EunoApril 2, 2014 at 12:55 pm #6281
I’ve got a basket handbag that was made in Ghana – Africa, that is 25 years old and still in use. They are so strong, http://1.bp.blogspot.com/-5CVU9rv3rH0/TzVRZNgRw9I/AAAAAAAABX4/hSq4Ox17t5g/s1600/3+Recycled+Storage+Pots.JPG Mine made from all natural grass. This picture is a good example, just made from plastic bags.April 4, 2014 at 4:20 am #6740
Great list of basic survival, instructor. One thing I would disagree with: light natural fiber clothing. Cotton is known to be deadly in wet winters. I know in the Alaskan Interior, which was dry and extremely cold, we wore synthetic fleece most of the time. Light and very warm, dried quickly if wet. Of course when things got really bad and windy, furs were good (but heavy.)April 4, 2014 at 6:09 pm #6840
Thanks so much!
HannahApril 4, 2014 at 8:43 pm #6874
Thank you instructor, I have almost all of your list but have never used them all in a real wilderness survival so that maybe a problem.April 14, 2014 at 3:33 am #8518
Instructor, thanks for sharing. Very good.May 11, 2014 at 4:00 am #13304
Better than wax over strike anywhere matches is to spray or dip the matches in varnish. Wax can rub off, but varnish impregnates the wood, making the matches permanently waterproof. Before I started doing this, I had matches just smoke and go out because they had absorbed moisture thru the stick.

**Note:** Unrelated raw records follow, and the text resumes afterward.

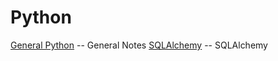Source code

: # Python
[General Python](./python_general.md) -- General Notes
[SQLAlchemy](./sqlalchemy.md) -- SQLAlchemy


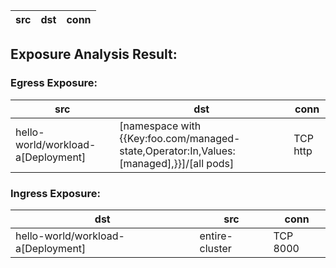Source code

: | src | dst | conn |
|-----|-----|------|
## Exposure Analysis Result:
### Egress Exposure:
| src | dst | conn |
|-----|-----|------|
| hello-world/workload-a[Deployment] | [namespace with {{Key:foo.com/managed-state,Operator:In,Values:[managed],}}]/[all pods] | TCP http |

### Ingress Exposure:
| dst | src | conn |
|-----|-----|------|
| hello-world/workload-a[Deployment] | entire-cluster | TCP 8000 |
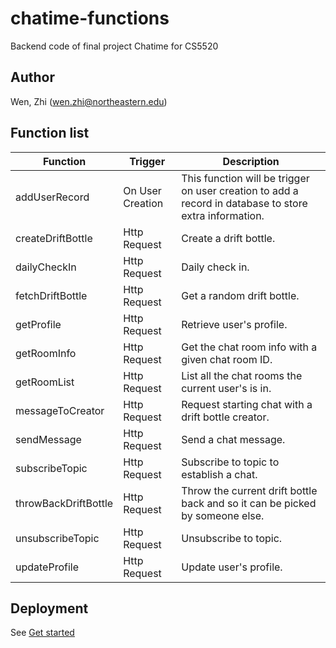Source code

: # chatime-functions

Backend code of final project Chatime for CS5520

## Author
Wen, Zhi (wen.zhi@northeastern.edu)

## Function list

| Function             | Trigger          | Description                                                                                            |
|----------------------|------------------|--------------------------------------------------------------------------------------------------------|
| addUserRecord        | On User Creation | This function will be trigger on user creation to add a record in database to store extra information. |
| createDriftBottle    | Http Request     | Create a drift bottle.                                                                                 |
| dailyCheckIn         | Http Request     | Daily check in.                                                                                        |
| fetchDriftBottle     | Http Request     | Get a random drift bottle.                                                                             |
| getProfile           | Http Request     | Retrieve user's profile.                                                                               |
| getRoomInfo          | Http Request     | Get the chat room info with a given chat room ID.                                                      |
| getRoomList          | Http Request     | List all the chat rooms the current user's is in.                                                      |
| messageToCreator     | Http Request     | Request starting chat with a drift bottle creator.                                                     |
| sendMessage          | Http Request     | Send a chat message.                                                                                   |
| subscribeTopic       | Http Request     | Subscribe to topic to establish a chat.                                                                |
| throwBackDriftBottle | Http Request     | Throw the current drift bottle back and so it can be picked by someone else.                           |
| unsubscribeTopic     | Http Request     | Unsubscribe to topic.                                                                                  |
| updateProfile        | Http Request     | Update user's profile.  

## Deployment
See [Get started](https://firebase.google.com/docs/functions/get-started?authuser=0)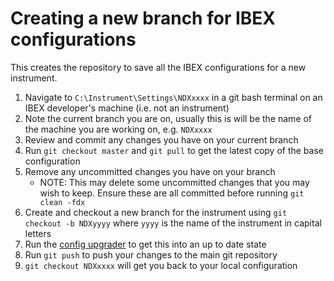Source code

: # Creating a new branch for IBEX configurations

This creates the repository to save all the IBEX configurations for a new instrument.

1. Navigate to `C:\Instrument\Settings\NDXxxxx` in a git bash terminal on an IBEX developer's machine (i.e. not an instrument)
1. Note the current branch you are on, usually this is will be the name of the machine you are working on, e.g. `NDXxxxx`
1. Review and commit any changes you have on your current branch
1. Run `git checkout master` and `git pull` to get the latest copy of the base configuration
1. Remove any uncommitted changes you have on your branch
    * NOTE: This may delete some uncommitted changes that you may wish to keep. Ensure these are all committed before running  `git clean -fdx`
1. Create and checkout a new branch for the instrument using `git checkout -b NDXyyyy` where `yyyy` is the name of the instrument in capital letters
1. Run the [config upgrader](https://github.com/ISISComputingGroup/ibex_developers_manual/wiki/Config-Upgrader) to get this into an up to date state
1. Run `git push` to push your changes to the main git repository
1. `git checkout NDXxxxx` will get you back to your local configuration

As well as these matches, I carry a Bic lighter and a metal match in my survival kit. You just can’t have too many ways to start a fire. Also try a plastic film can full of calcium carbide (for miner’s lamps in the old days). Put a t-spoon of this in a small can with some water and build your fire over the acetylene gas it releases. Works even in the pouring rain.

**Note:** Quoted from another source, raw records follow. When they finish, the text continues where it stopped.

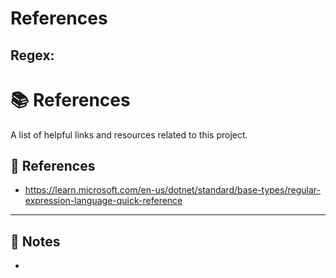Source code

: ﻿# References

## Regex:

# 📚 References

A list of helpful links and resources related to this project.

## 🔗 References

- https://learn.microsoft.com/en-us/dotnet/standard/base-types/regular-expression-language-quick-reference

---

## 📝 Notes

- 
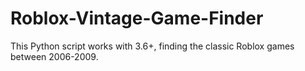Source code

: # Roblox-Vintage-Game-Finder
This Python script works with 3.6+, finding the classic Roblox games between 2006-2009.
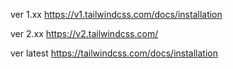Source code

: ver 1.xx
https://v1.tailwindcss.com/docs/installation

ver 2.xx
https://v2.tailwindcss.com/

ver latest
https://tailwindcss.com/docs/installation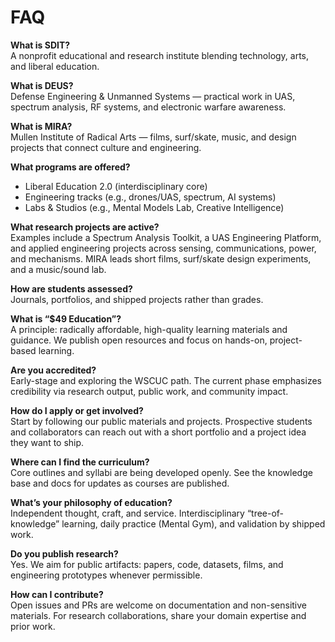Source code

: # FAQ
**What is SDIT?**  
A nonprofit educational and research institute blending technology, arts, and liberal education.

**What is DEUS?**  
Defense Engineering & Unmanned Systems — practical work in UAS, spectrum analysis, RF systems, and electronic warfare awareness.

**What is MIRA?**  
Mullen Institute of Radical Arts — films, surf/skate, music, and design projects that connect culture and engineering.

**What programs are offered?**  
- Liberal Education 2.0 (interdisciplinary core)  
- Engineering tracks (e.g., drones/UAS, spectrum, AI systems)  
- Labs & Studios (e.g., Mental Models Lab, Creative Intelligence)

**What research projects are active?**  
Examples include a Spectrum Analysis Toolkit, a UAS Engineering Platform, and applied engineering projects across sensing, communications, power, and mechanisms. MIRA leads short films, surf/skate design experiments, and a music/sound lab.

**How are students assessed?**  
Journals, portfolios, and shipped projects rather than grades.

**What is “$49 Education”?**  
A principle: radically affordable, high-quality learning materials and guidance. We publish open resources and focus on hands-on, project-based learning.

**Are you accredited?**  
Early-stage and exploring the WSCUC path. The current phase emphasizes credibility via research output, public work, and community impact.

**How do I apply or get involved?**  
Start by following our public materials and projects. Prospective students and collaborators can reach out with a short portfolio and a project idea they want to ship.

**Where can I find the curriculum?**  
Core outlines and syllabi are being developed openly. See the knowledge base and docs for updates as courses are published.

**What’s your philosophy of education?**  
Independent thought, craft, and service. Interdisciplinary “tree-of-knowledge” learning, daily practice (Mental Gym), and validation by shipped work.

**Do you publish research?**  
Yes. We aim for public artifacts: papers, code, datasets, films, and engineering prototypes whenever permissible.

**How can I contribute?**  
Open issues and PRs are welcome on documentation and non-sensitive materials. For research collaborations, share your domain expertise and prior work.
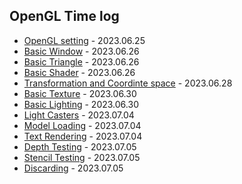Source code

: ## OpenGL Time log

* [OpenGL setting](https://github.com/wani-ham/Today-I-Learned/blob/main/OpenGL/opengl_setting.md) - 2023.06.25
* [Basic Window](https://github.com/wani-ham/Today-I-Learned/blob/main/OpenGL/basic_window.md) - 2023.06.26
* [Basic Triangle](https://github.com/wani-ham/Today-I-Learned/blob/main/OpenGL/basic_triangle.md) - 2023.06.26
* [Basic Shader](https://github.com/wani-ham/Today-I-Learned/blob/main/OpenGL/basic_shader.md) - 2023.06.26
* [Transformation and Coordinte space](https://github.com/wani-ham/Today-I-Learned/blob/main/OpenGL/transformation_co-system.md) - 2023.06.28
* [Basic Texture](https://github.com/wani-ham/Today-I-Learned/blob/main/OpenGL/basic_camera.md) - 2023.06.30
* [Basic Lighting](https://github.com/wani-ham/Today-I-Learned/blob/main/OpenGL/basic_lighting.md) - 2023.06.30
* [Light Casters]() - 2023.07.04
* [Model Loading]() - 2023.07.04
* [Text Rendering]() - 2023.07.04
* [Depth Testing]() - 2023.07.05
* [Stencil Testing]() - 2023.07.05
* [Discarding]() - 2023.07.05
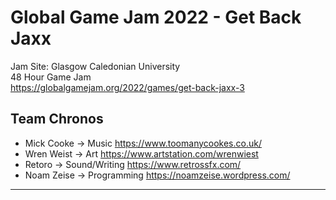# Global Game Jam 2022 - Get Back Jaxx
Jam Site: Glasgow Caledonian University </br>
48 Hour Game Jam </br>
https://globalgamejam.org/2022/games/get-back-jaxx-3

Team Chronos
----------------------------
- Mick Cooke -> Music   https://www.toomanycookes.co.uk/
- Wren Weist -> Art    https://www.artstation.com/wrenwiest
- Retoro -> Sound/Writing   https://www.retrossfx.com/
- Noam Zeise -> Programming  https://noamzeise.wordpress.com/
----------------------------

I swear that I will defend the Constitution against all enemies - foreign and domestic. SargemsbJuly 22, 2014 at 5:39 pm #19638
If you rely on matches or a lighter to start a fire, you will be cold. Lighters have problems below about 40 degrees and matches get wet at the worst possible times.
I use flint and steel about 90% of the time, but do use a firesteel during heavy downpours. I do get a wild hair every once in a while and use a bow drill, but it is more to show off than anything. Cotton balls coated in Vaseline work even after they have been soaked, so a firesteel will light them in the worst weather.
All in all, you should get comfortable with all the gear and techniques you like to use so that you don’t end up cold and dead when things don’t work.